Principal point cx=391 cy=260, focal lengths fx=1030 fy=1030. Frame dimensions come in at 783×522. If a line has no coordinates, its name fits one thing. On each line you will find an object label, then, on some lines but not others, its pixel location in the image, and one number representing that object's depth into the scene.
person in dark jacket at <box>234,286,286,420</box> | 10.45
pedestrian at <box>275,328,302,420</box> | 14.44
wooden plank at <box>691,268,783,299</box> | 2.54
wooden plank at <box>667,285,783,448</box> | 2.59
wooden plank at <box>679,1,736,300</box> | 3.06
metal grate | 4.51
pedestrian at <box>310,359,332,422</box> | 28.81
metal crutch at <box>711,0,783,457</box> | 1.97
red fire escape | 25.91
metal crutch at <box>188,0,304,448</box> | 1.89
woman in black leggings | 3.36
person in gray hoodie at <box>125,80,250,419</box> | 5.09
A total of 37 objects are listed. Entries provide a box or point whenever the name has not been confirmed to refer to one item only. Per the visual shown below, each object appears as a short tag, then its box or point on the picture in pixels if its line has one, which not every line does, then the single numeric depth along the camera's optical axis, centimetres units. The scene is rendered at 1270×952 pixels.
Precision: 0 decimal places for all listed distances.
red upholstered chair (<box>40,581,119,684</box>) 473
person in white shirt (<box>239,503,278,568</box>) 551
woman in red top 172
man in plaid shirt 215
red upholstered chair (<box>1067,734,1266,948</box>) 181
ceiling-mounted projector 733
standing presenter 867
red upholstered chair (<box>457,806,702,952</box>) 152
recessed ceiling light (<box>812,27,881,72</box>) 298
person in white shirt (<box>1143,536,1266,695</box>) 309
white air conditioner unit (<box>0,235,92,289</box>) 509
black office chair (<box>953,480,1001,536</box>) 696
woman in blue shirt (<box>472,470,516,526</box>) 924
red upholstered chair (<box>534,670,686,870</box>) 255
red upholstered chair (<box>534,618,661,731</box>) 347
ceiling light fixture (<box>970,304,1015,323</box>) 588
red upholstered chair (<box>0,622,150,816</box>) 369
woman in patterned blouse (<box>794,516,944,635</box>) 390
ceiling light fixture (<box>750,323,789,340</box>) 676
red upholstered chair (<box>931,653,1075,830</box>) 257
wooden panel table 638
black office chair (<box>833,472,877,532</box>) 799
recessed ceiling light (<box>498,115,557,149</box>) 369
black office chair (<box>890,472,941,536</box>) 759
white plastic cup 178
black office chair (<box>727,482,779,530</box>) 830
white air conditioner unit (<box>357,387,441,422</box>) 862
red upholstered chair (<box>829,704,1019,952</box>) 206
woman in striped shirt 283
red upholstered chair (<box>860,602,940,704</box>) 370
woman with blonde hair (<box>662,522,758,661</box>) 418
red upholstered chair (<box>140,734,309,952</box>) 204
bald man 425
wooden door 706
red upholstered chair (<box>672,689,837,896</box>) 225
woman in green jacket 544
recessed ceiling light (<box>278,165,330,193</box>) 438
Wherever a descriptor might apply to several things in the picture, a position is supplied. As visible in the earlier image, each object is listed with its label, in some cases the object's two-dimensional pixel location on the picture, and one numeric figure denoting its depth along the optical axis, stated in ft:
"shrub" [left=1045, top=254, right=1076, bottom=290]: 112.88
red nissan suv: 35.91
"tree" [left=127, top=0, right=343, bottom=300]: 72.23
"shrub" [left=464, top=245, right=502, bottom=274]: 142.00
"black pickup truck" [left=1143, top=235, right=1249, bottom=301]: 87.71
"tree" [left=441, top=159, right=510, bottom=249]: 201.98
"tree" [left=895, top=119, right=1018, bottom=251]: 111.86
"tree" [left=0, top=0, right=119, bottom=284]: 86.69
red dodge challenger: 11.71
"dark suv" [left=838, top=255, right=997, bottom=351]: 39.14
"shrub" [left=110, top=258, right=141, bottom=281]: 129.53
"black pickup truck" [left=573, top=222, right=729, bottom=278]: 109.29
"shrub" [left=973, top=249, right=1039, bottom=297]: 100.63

* Work required
Show each line from the listing above that includes the word "truck".

* Exercise response
"black pickup truck" [left=1143, top=235, right=1249, bottom=301]: 87.71
"black pickup truck" [left=573, top=222, right=729, bottom=278]: 109.29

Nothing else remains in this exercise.